Takata chief apologises for airbag deaths

26 Jun 2015


For the first time since the deadly defects in airbags made by his family's company came to be known, the reclusive chief executive of the Japanese supplier went public with the issue on yesterday. Though he offered an apology, he said Takata's products were fundamentally safe.

''I apologize from my heart to those who have died or been injured,'' the chief executive, Shigehisa Takada, said after bowing deeply in a show of remorse. ''I feel a heavy responsibility.''

However, Takada, the 49-year-old grandson of the company's founder, offered no explanation for his silence and absence during the crisis as it built up over more than a year.

Even after Toyota and Nissan said yesterday that they would recall 2.86 million more vehicles equipped with Takata airbags than earlier announced, Takada dismissed suggestions for his resignation over what had become the largest automobile safety recall in history.
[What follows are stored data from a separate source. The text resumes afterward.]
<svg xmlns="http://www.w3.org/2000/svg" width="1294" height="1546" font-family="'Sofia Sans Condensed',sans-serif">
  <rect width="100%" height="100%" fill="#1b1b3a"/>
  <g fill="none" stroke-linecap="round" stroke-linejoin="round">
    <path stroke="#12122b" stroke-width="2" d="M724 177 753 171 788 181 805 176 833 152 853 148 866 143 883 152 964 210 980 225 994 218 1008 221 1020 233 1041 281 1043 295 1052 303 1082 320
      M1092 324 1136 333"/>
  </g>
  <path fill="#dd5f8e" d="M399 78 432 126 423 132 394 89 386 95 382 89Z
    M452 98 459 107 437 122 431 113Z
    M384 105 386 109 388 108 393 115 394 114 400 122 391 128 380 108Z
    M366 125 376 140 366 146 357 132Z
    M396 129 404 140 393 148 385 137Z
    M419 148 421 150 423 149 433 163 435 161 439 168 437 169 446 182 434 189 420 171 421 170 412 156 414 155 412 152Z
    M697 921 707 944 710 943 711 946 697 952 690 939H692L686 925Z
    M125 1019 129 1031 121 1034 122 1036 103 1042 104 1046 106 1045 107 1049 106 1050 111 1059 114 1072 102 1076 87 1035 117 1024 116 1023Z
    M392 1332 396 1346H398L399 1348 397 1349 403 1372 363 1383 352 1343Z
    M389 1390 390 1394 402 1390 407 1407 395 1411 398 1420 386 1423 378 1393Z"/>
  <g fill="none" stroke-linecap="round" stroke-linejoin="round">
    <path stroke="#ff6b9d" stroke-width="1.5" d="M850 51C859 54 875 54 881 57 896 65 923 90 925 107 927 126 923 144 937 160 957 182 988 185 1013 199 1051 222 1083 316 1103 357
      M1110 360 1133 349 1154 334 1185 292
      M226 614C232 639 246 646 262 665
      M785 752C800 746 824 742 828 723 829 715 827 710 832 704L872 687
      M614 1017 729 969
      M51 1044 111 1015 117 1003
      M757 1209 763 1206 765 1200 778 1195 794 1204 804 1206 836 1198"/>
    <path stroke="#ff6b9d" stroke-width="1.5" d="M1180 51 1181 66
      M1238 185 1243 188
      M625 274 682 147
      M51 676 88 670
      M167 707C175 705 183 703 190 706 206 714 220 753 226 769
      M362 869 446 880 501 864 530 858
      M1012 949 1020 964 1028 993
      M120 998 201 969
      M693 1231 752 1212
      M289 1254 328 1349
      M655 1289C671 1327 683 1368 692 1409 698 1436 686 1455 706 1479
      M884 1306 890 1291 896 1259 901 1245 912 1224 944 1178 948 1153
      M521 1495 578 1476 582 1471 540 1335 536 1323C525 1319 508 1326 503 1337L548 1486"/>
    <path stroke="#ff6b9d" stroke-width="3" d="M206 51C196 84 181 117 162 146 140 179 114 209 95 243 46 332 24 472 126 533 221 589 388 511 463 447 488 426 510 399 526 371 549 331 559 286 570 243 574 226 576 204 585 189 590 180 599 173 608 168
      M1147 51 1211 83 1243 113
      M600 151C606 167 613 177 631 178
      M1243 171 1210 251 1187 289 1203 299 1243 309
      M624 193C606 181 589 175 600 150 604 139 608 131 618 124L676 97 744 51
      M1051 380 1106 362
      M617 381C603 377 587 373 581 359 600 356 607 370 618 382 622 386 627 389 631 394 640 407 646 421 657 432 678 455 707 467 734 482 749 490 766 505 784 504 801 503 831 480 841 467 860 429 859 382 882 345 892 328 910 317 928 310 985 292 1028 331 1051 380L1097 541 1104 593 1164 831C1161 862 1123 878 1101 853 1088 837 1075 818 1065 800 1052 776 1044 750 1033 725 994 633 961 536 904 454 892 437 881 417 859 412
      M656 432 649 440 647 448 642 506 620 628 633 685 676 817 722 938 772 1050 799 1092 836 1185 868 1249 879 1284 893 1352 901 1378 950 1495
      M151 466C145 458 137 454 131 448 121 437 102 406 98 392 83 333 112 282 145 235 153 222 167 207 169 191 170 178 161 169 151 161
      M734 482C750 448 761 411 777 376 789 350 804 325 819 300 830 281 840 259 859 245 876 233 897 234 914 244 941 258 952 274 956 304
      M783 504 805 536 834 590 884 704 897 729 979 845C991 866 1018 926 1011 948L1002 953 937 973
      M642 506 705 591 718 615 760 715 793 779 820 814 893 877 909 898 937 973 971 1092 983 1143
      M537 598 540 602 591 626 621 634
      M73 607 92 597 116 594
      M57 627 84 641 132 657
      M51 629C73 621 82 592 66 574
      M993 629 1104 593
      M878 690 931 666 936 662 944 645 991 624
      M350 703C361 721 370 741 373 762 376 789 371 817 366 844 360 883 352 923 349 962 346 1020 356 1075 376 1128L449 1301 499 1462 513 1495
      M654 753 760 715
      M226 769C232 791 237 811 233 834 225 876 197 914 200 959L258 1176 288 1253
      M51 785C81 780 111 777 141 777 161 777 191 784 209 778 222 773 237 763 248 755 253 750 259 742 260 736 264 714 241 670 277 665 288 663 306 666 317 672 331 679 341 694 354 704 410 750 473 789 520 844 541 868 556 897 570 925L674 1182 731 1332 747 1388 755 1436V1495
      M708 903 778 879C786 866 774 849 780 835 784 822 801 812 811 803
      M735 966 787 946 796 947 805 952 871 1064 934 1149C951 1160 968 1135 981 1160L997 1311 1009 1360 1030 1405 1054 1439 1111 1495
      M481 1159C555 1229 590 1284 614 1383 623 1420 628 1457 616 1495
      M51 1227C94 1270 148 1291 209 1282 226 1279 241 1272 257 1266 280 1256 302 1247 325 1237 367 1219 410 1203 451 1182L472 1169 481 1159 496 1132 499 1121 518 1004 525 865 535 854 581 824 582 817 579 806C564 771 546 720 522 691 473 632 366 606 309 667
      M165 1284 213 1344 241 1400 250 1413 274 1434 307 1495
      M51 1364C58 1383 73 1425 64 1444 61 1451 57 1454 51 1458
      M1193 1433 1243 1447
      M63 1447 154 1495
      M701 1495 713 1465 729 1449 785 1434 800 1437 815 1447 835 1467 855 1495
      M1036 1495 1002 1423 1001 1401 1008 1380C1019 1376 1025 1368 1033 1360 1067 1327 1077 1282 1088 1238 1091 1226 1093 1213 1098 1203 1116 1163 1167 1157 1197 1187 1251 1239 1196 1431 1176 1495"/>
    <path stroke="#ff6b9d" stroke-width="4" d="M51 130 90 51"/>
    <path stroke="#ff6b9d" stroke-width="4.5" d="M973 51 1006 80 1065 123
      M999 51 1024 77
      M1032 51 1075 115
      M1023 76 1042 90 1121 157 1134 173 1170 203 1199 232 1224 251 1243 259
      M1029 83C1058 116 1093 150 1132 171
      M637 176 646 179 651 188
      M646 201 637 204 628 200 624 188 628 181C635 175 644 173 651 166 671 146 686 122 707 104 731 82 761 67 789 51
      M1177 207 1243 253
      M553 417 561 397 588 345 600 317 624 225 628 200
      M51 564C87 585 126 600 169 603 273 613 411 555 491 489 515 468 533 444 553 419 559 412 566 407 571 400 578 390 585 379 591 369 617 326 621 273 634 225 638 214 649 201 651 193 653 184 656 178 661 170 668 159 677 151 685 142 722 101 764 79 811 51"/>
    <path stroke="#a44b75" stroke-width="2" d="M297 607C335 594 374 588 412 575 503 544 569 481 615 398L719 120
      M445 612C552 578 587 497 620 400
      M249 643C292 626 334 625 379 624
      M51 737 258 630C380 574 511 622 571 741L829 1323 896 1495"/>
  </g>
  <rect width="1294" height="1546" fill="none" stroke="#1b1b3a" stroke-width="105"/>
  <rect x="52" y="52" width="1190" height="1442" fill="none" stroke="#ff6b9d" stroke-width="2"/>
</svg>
The recall had so far involved 35 million vehicles globally.

About 32 million cars were subject to recall for potentially defective airbags, with the problem being blamed for at least eight deaths and over 100 injuries.

Takada had nothing new to say about the nature of the defects, though he claimed that Takata was making slow progress with its investigation.
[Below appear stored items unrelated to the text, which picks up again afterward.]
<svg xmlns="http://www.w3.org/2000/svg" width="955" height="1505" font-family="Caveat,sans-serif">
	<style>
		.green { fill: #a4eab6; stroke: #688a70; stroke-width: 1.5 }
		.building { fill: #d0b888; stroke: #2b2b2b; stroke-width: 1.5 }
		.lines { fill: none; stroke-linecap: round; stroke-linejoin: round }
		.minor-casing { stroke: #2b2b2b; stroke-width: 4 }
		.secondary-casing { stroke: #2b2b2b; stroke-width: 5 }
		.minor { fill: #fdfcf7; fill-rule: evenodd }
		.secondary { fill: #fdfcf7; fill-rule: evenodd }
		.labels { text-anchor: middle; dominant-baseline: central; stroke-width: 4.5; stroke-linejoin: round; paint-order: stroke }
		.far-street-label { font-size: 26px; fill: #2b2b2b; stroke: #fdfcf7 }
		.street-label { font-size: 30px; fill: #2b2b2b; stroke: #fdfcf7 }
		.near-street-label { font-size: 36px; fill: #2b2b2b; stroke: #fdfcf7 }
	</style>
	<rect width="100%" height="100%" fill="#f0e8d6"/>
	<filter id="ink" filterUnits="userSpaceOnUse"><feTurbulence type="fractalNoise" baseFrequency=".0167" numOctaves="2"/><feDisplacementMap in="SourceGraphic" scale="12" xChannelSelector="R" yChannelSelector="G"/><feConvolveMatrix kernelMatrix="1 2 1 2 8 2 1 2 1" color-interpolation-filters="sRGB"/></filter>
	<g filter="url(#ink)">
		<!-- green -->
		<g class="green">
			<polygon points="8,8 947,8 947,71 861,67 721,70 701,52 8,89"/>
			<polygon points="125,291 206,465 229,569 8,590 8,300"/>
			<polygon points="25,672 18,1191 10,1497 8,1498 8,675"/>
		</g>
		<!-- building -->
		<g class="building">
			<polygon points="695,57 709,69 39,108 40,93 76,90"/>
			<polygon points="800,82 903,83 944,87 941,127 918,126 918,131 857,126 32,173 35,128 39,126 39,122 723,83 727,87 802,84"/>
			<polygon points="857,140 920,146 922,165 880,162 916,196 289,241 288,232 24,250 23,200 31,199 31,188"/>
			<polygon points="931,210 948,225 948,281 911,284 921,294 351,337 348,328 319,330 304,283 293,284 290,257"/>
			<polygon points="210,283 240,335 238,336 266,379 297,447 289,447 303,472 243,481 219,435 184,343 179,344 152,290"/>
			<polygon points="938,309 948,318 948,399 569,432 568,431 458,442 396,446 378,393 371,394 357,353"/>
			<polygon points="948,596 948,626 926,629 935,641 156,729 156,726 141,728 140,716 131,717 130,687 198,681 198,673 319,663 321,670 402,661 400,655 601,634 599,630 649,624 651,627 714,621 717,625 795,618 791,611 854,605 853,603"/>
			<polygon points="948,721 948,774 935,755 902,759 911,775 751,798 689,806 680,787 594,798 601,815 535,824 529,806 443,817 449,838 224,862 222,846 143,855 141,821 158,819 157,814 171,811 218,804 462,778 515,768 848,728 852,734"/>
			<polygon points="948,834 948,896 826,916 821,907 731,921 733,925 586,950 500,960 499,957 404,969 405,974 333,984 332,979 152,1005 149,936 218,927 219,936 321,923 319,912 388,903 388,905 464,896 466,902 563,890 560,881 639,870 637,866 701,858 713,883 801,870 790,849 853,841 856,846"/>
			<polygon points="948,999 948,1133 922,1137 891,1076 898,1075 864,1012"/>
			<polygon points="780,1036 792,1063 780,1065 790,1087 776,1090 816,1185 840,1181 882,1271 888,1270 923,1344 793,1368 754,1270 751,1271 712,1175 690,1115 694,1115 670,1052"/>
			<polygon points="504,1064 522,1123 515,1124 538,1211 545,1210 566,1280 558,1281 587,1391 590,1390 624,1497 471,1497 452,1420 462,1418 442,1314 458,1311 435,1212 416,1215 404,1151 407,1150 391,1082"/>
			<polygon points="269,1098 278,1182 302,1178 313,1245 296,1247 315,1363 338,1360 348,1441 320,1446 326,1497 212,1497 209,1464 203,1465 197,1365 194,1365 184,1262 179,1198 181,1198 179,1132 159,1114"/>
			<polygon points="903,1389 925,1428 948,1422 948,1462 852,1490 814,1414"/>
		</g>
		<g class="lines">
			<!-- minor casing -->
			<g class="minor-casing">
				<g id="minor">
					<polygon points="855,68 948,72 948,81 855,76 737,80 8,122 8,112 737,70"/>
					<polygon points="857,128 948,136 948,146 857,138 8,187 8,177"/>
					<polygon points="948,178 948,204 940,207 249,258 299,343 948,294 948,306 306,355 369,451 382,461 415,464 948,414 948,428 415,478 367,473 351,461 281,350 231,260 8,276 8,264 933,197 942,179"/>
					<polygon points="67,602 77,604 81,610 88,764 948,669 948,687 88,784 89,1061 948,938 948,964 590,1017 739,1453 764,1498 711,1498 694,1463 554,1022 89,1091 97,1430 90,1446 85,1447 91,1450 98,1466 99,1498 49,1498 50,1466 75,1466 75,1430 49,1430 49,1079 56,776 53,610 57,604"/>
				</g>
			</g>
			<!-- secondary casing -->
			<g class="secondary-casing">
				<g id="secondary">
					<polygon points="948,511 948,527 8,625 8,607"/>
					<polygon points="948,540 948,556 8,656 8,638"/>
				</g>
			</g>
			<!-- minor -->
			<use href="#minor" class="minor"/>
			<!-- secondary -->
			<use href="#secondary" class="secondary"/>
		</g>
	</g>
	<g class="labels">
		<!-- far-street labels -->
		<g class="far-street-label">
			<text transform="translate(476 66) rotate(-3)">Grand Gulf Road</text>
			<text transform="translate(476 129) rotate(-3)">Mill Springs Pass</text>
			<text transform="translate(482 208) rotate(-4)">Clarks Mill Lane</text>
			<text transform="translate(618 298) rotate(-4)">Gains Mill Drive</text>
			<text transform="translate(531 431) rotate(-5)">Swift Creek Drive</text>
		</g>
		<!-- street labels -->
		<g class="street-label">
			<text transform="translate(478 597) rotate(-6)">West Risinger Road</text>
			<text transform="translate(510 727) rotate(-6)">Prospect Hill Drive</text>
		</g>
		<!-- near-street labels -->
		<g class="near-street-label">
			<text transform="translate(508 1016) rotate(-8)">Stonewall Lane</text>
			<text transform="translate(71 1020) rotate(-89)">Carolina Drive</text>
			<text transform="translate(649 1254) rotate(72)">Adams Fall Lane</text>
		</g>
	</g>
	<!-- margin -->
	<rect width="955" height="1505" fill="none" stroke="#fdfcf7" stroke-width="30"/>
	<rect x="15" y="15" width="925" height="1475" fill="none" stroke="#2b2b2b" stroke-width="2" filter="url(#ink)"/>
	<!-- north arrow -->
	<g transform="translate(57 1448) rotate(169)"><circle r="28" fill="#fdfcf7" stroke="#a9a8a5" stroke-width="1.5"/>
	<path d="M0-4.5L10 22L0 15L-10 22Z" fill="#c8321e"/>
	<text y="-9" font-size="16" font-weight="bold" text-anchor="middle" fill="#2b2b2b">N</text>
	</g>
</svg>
''I feel sorry our products hurt customers, despite the fact that we are a supplier of safety products.''

Takata would continue the use ammonium nitrate as the propellant that inflated its air bags through a chemical reaction, according to Takata senior vice president Hiroshi Shimizu. The company had produced over 200 million inflators that used the material, which at least one automaker had flagged over safety.
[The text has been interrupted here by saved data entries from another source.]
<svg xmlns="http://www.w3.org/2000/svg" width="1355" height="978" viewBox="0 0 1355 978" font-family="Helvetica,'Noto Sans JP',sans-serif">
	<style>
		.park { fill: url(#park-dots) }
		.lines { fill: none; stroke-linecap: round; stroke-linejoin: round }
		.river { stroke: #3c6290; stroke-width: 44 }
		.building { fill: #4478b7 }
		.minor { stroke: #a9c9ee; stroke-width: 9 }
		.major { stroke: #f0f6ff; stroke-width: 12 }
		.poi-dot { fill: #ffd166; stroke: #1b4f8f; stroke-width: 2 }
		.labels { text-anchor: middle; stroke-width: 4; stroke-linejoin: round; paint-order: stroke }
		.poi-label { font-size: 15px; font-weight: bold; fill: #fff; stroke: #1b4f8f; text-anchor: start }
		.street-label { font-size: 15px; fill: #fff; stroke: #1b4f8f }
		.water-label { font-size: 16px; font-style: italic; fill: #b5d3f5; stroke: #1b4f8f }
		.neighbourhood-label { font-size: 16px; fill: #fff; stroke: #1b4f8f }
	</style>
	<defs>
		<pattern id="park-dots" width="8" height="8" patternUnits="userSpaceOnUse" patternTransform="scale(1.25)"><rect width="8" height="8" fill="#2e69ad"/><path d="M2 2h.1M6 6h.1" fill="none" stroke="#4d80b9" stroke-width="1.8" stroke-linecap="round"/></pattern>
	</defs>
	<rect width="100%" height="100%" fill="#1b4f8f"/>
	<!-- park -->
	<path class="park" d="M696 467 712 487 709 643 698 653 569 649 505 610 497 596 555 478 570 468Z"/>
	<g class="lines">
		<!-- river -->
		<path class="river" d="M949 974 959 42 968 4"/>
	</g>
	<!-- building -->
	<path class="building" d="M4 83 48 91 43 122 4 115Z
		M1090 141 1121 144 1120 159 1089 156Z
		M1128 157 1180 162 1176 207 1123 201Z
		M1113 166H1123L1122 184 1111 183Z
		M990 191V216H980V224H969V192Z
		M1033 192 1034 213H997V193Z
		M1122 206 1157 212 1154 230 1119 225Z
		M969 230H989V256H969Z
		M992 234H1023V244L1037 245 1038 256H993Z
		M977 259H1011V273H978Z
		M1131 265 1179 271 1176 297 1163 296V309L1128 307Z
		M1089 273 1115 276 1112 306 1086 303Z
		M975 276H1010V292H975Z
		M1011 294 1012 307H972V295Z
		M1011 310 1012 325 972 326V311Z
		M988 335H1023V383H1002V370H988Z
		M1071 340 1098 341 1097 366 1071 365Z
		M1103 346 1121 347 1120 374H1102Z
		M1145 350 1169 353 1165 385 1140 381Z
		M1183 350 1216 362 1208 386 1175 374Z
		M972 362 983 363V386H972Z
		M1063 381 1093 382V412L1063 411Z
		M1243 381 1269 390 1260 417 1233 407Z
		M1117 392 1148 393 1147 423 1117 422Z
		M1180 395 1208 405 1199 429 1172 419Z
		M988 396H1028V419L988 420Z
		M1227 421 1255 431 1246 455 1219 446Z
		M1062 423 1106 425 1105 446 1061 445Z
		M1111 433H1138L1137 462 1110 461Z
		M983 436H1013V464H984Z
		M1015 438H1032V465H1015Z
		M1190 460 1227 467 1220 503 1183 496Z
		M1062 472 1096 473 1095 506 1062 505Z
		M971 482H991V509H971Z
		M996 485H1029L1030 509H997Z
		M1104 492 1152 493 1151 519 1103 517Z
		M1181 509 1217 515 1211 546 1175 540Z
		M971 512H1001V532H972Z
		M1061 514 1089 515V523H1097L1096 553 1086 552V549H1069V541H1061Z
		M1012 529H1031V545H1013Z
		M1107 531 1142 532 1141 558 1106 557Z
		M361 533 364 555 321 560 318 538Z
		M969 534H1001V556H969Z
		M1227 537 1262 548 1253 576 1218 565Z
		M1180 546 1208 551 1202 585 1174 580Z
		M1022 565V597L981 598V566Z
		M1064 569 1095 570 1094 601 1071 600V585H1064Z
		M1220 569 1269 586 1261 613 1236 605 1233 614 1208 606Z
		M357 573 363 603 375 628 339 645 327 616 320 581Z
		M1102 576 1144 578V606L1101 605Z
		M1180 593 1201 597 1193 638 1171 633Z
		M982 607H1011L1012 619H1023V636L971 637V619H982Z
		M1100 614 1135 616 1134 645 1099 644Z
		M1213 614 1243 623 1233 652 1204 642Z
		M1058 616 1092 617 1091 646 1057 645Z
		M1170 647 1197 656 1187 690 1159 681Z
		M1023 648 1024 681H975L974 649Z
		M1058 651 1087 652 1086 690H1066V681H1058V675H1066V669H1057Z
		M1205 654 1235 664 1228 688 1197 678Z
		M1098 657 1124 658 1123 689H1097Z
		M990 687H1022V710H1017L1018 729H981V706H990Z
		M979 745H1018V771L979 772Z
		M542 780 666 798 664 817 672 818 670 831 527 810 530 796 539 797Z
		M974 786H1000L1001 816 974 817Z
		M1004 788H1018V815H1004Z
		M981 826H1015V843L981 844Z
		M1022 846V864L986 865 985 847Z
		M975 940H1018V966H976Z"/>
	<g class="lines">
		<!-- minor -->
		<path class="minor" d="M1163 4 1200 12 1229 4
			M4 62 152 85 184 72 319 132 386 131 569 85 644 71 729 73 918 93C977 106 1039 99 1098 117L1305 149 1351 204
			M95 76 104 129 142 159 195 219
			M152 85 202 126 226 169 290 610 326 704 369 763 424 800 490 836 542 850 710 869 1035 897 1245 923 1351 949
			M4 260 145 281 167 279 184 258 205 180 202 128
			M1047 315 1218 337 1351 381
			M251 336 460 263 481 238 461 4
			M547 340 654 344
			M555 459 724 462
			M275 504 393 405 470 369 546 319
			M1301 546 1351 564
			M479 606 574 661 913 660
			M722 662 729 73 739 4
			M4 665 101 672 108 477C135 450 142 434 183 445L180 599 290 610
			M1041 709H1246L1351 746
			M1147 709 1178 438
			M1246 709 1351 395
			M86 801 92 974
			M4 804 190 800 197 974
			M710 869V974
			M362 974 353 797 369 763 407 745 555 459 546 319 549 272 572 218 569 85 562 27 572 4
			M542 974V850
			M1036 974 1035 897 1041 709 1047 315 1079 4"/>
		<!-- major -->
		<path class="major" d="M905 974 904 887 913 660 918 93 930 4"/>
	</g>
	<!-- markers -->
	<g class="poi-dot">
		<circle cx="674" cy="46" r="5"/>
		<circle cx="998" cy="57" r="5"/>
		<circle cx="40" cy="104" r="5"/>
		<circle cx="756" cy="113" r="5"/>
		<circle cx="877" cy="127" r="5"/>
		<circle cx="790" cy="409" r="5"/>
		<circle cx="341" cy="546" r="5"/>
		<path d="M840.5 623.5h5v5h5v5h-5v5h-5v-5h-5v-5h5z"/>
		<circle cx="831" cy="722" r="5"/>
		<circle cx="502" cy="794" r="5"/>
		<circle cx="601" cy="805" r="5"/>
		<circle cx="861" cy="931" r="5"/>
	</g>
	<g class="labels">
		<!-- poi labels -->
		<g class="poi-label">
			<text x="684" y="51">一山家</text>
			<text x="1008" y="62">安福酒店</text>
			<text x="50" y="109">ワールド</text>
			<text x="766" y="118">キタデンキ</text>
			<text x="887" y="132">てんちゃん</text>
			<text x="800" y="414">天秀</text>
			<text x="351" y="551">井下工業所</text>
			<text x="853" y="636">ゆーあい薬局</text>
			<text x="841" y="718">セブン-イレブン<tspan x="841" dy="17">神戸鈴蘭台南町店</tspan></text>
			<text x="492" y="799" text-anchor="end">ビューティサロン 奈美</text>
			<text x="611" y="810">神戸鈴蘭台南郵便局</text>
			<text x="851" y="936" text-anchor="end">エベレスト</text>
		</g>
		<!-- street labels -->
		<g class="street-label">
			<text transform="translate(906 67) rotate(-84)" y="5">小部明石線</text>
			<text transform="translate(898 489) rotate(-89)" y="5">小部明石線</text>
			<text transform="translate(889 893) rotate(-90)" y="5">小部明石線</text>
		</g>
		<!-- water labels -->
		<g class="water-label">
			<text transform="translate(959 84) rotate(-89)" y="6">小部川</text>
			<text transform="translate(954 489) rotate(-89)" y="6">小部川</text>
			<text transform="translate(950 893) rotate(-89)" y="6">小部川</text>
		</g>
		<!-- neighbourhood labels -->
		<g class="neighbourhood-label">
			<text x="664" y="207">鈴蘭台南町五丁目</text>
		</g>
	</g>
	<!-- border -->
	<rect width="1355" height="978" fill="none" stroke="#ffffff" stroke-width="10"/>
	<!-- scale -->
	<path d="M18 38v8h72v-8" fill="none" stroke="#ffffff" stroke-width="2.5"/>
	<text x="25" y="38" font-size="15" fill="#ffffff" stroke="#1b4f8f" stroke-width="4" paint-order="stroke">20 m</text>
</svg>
In a related development, Fiat Chrysler Automobiles NV said this week it was switching suppliers to replace driver-side air bag inflators made by Takata in over 4 million recalled vehicles.

According to Scott Kunselman, FCA's head of vehicle safety for North America, who spoke at a Senate hearing in Washington, the decision was related to choosing a safe chemical propellant instead of Takata's ammonium nitrate.

Meanwhile, Takata, carmakers and regulators had still not been able to establish the root cause behind why the company's air bag inflators were rupturing and shattering metal and plastic parts.

The company said it believed replacement air-bag components it was making were safe.